Travis Pittman

Personal information
- Date of birth: March 22, 1991 (age 34)
- Place of birth: Manassas, Virginia, United States
- Height: 6 ft 0 in (1.83 m)
- Position: Midfielder

Team information
- Current team: San Diego Sockers
- Number: 18

Youth career
- 2005–2009: Northern Virginia Royals
- 2008–2009: D.C. United

College career
- Years: Team / Apps / (Gls)
- 2009–2012: West Virginia Mountaineers / 75 / (4)

Senior career*
- Years: Team / Apps / (Gls)
- 2011–2012: Northern Virginia Royals / 0 / (0)
- 2013–2015: Wichita B52s (indoor) / 31 / (27)
- 2015: New York Cosmos B
- 2015–2016: Missouri Comets (indoor) / 3 / (0)
- 2016: Richmond Kickers / 9 / (0)
- 2016–2017: Baltimore Blast (indoor) / 13 / (1)
- 2017: FC Wichita / 2 / (0)
- 2018: New York Cosmos B / 5 / (0)
- 2018–: San Diego Sockers (indoor) / 41 / (15)

= Travis Pittman =

American soccer player (born 1991)

Travis Pittman (born March 22, 1991) is an American soccer player who currently plays for the San Diego Sockers of the Major Arena Soccer League.

== Youth and college ==

Travis Pittman was born and raised in Manassas, Virginia, a Northern Virginia suburb of Washington, D.C. In high school, Pittman was a three-year starter for Osbourn High School where he earned the honor of being a high school boys’ first team All-American. Outside of high school soccer, Pittman played for the Northern Virginia Royals youth teams as well as the D.C. United Academy. Pittman also participated in the United States U-14, U-16, and U-18 levels.

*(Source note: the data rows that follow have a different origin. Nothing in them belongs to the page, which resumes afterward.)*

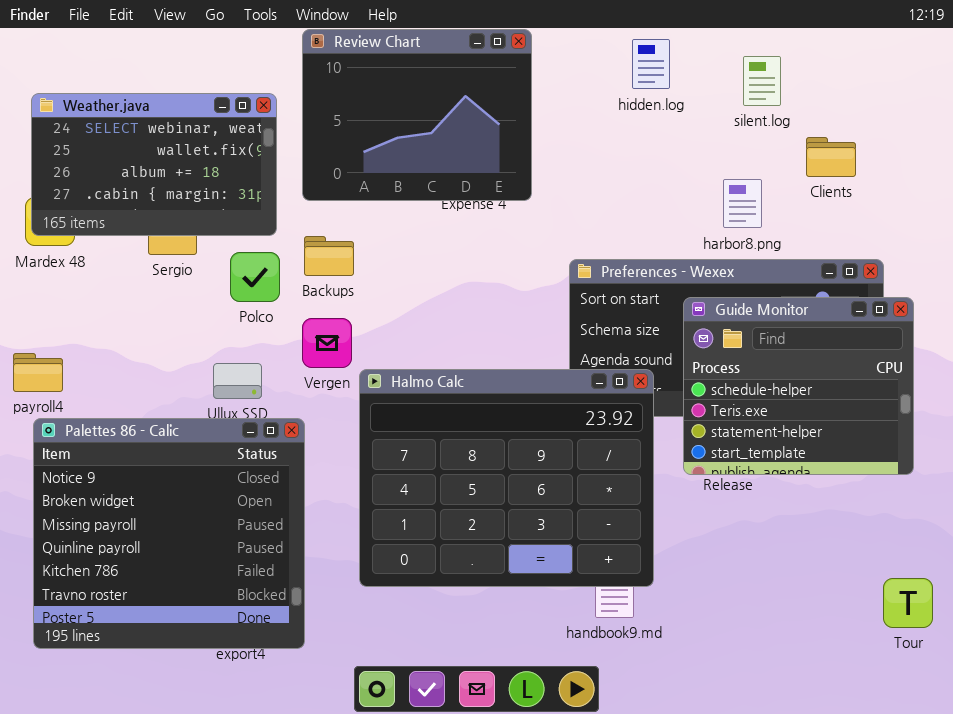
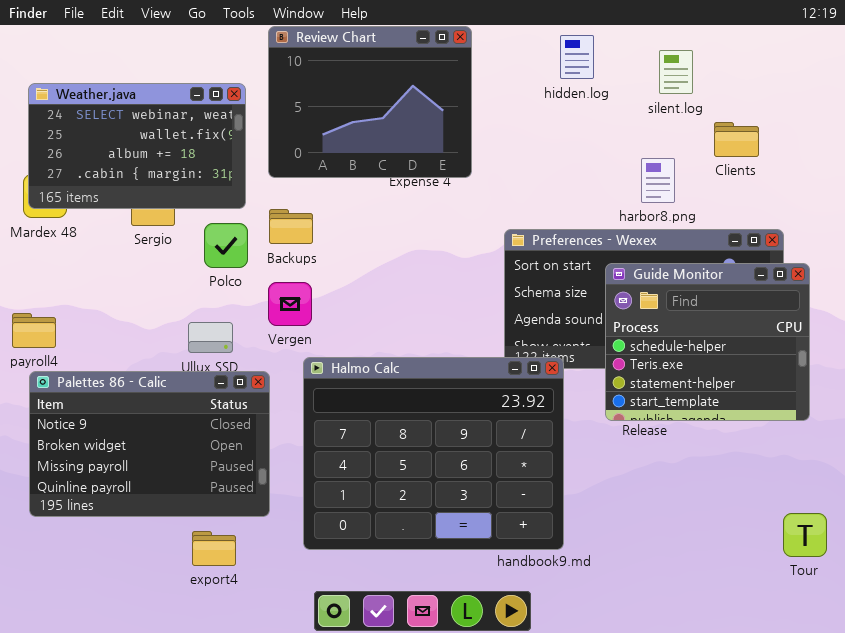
Halmo Calc: [359,369,654,587] -> [303,357,564,550], moved
Palettes 86 - Calic: [33,418,305,649] -> [29,371,270,517], resized

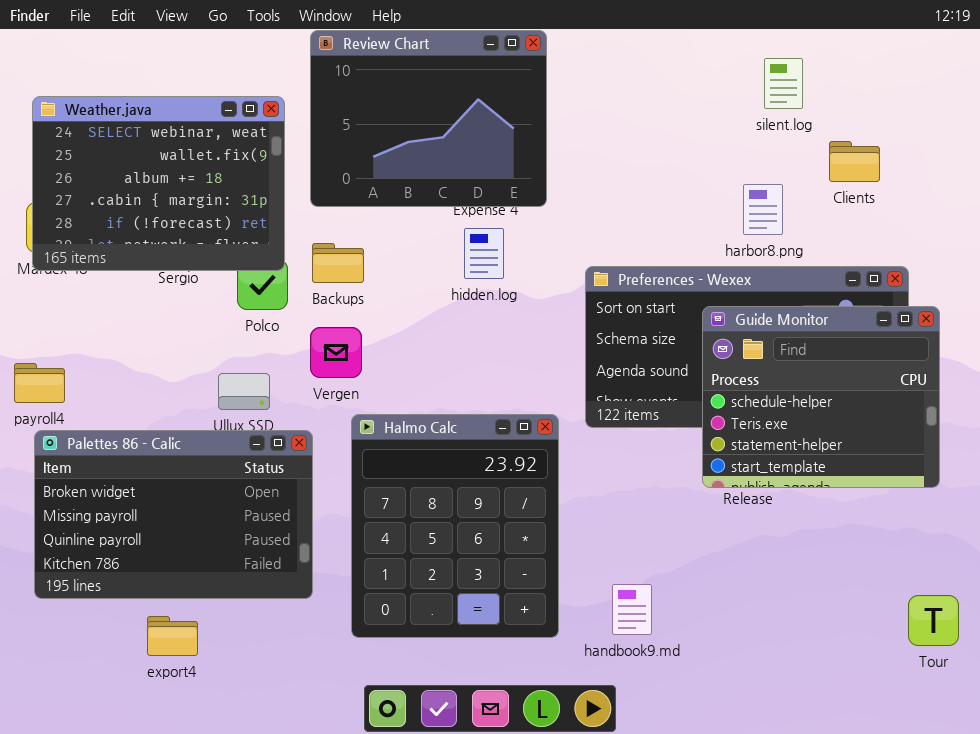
hidden.log: [560,35,594,79] -> [464,228,504,279], moved
Weather.java: [28,83,246,209] -> [32,96,285,271], resized
Halmo Calc: [303,357,564,550] -> [351,414,559,638], resized
Palettes 86 - Calic: [29,371,270,517] -> [34,430,313,599], scrolled down 1 row
export4: [192,531,236,566] -> [147,616,198,656], moved

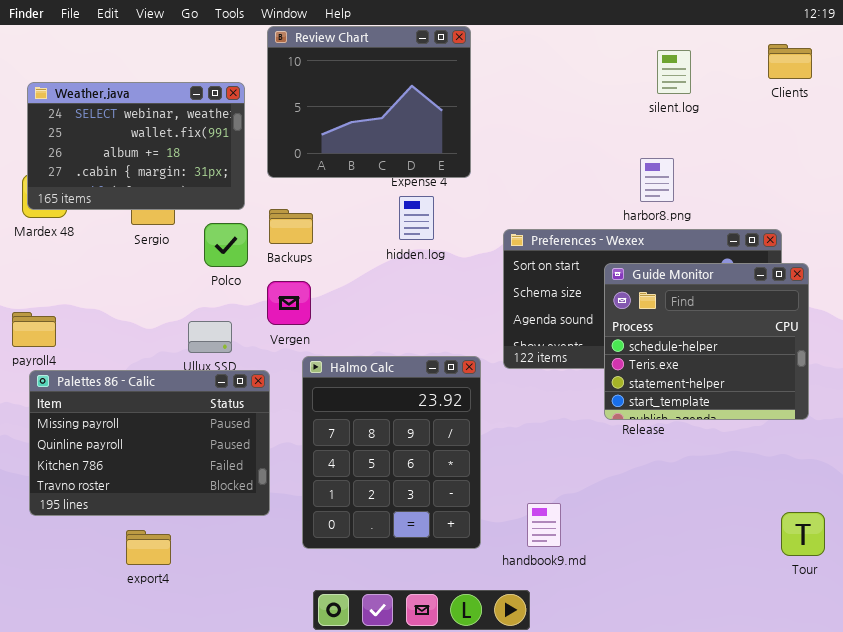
Weather.java: [32,96,285,271] -> [27,82,245,210], resized
Clients: [829,141,880,182] -> [768,44,812,79], moved
Palettes 86 - Calic: [34,430,313,599] -> [29,370,270,516], scrolled down 1 row

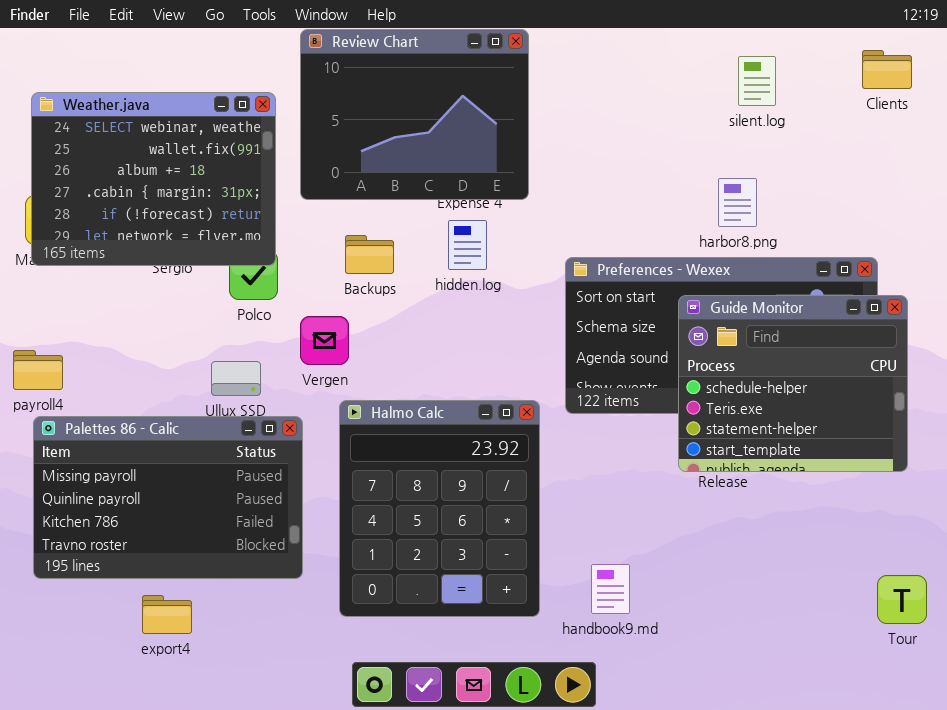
Weather.java: [27,82,245,210] -> [31,92,276,266], resized
Backups: [269,209,313,244] -> [345,235,394,274], moved

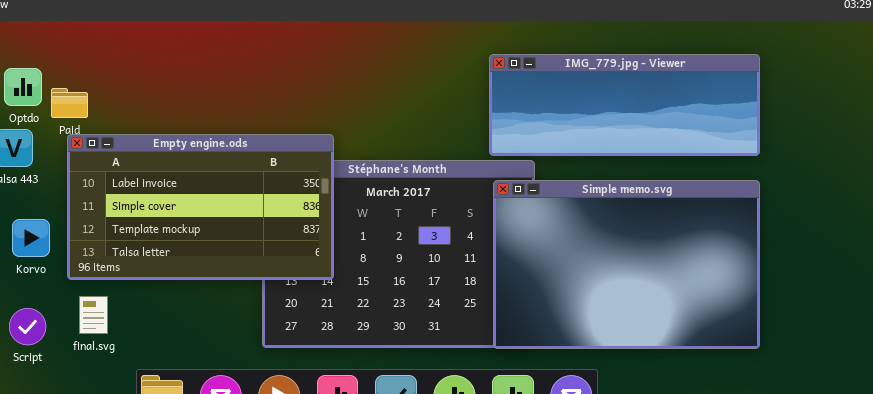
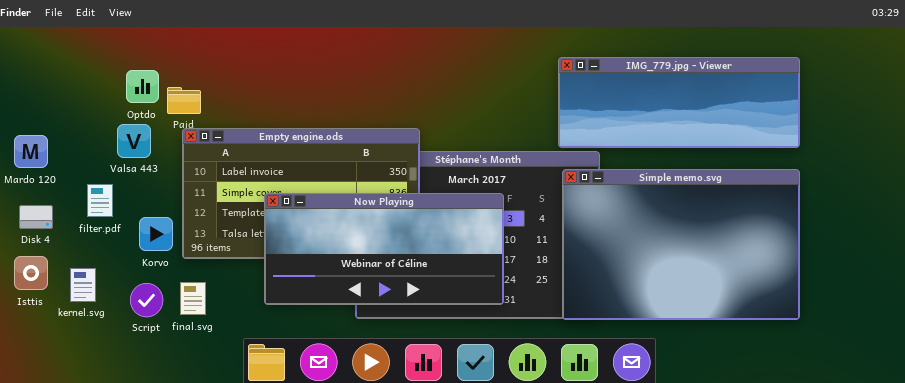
Now Playing: none -> [264,193,504,305], opened
Korvo: [12,219,50,257] -> [139,217,173,251], moved
final.svg: [79,296,108,334] -> [180,282,206,315], moved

In 2009, Pittman signed a letter of intent to play for the West Virginia Mountaineers men's soccer program. There, he was a four-year starter.

== Professional career ==

Pittman began his professional career playing indoor soccer, initially with the Wichita B52s of the Professional Arena Soccer League. In the 2013–14 PASL season, Pittman made 20 appearances scoring 15 goals for the B52s. In Pittman's second season with the B52s, he scored 12 goals off 11 appearances.

Between the 2014–15 and the 2015–16 MASL seasons, Pittman played outdoor soccer in the summer, in the fourth-division National Premier Soccer League. Initially signing for FC Wichita, Pittman ended up never playing with the club and instead playing for the New York Cosmos B (also of NPSL). At the end of the 2015 NPSL season, Pittman returned to indoor soccer and played three matches with the Missouri Comets.

At the end of the 2015–16 MASL season, Pittman went on trial with the Richmond Kickers of the third-division outdoor United Soccer League, ultimately earning a contract with the Kickers. Pittman made his outdoor professional debut on April 9, 2016, starting and playing for 81 minutes in 1–0 home victory against the Rochester Rhinos.